[[ EXERCISE MATERIALS, beginning ]]

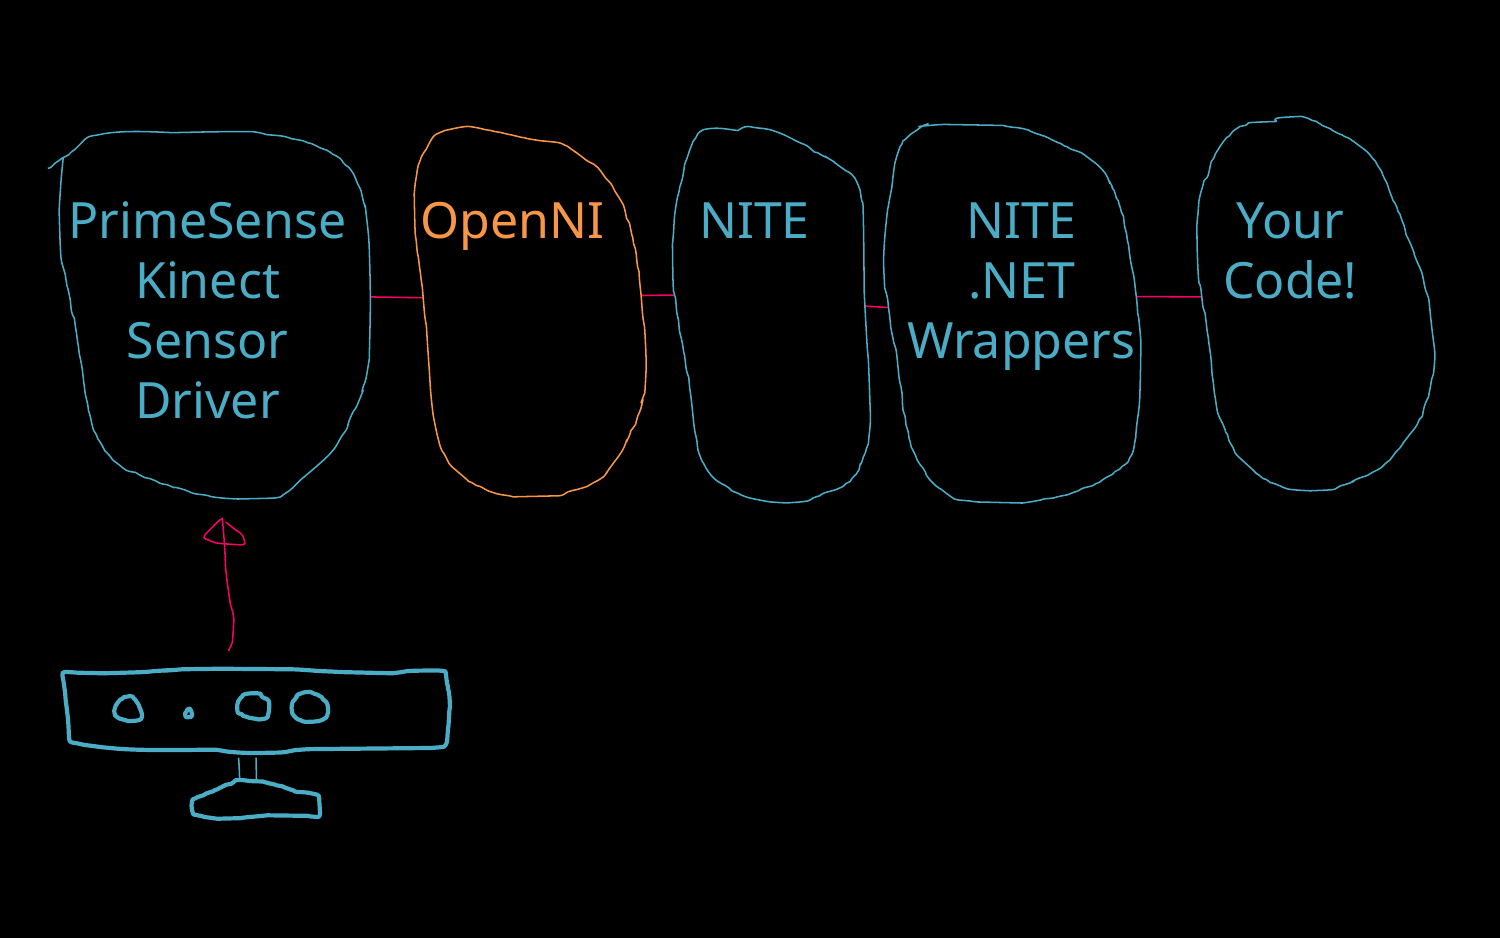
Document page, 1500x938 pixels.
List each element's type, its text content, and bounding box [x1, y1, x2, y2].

text_box [866, 296, 887, 309]
text_box OpenNI [405, 181, 620, 256]
text_box PrimeSense Kinect Sensor Driver [53, 181, 362, 436]
text_box Your Code! [1208, 181, 1373, 316]
text_box [203, 517, 246, 652]
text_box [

[[ EXERCISE MATERIALS, end ]]

ACTIVITY
The data above must be given back verbatim, minus its images.

RESPONSE FOR THIS EXERCISE
Document page, 1500x938 pixels.
List each element's type, its text content, and bounding box [x1, y1, x2, y2].

text_box [866, 296, 887, 309]
text_box OpenNI [405, 181, 620, 256]
text_box PrimeSense Kinect Sensor Driver [53, 181, 362, 436]
text_box Your Code! [1208, 181, 1373, 316]
text_box [203, 517, 246, 652]
text_box [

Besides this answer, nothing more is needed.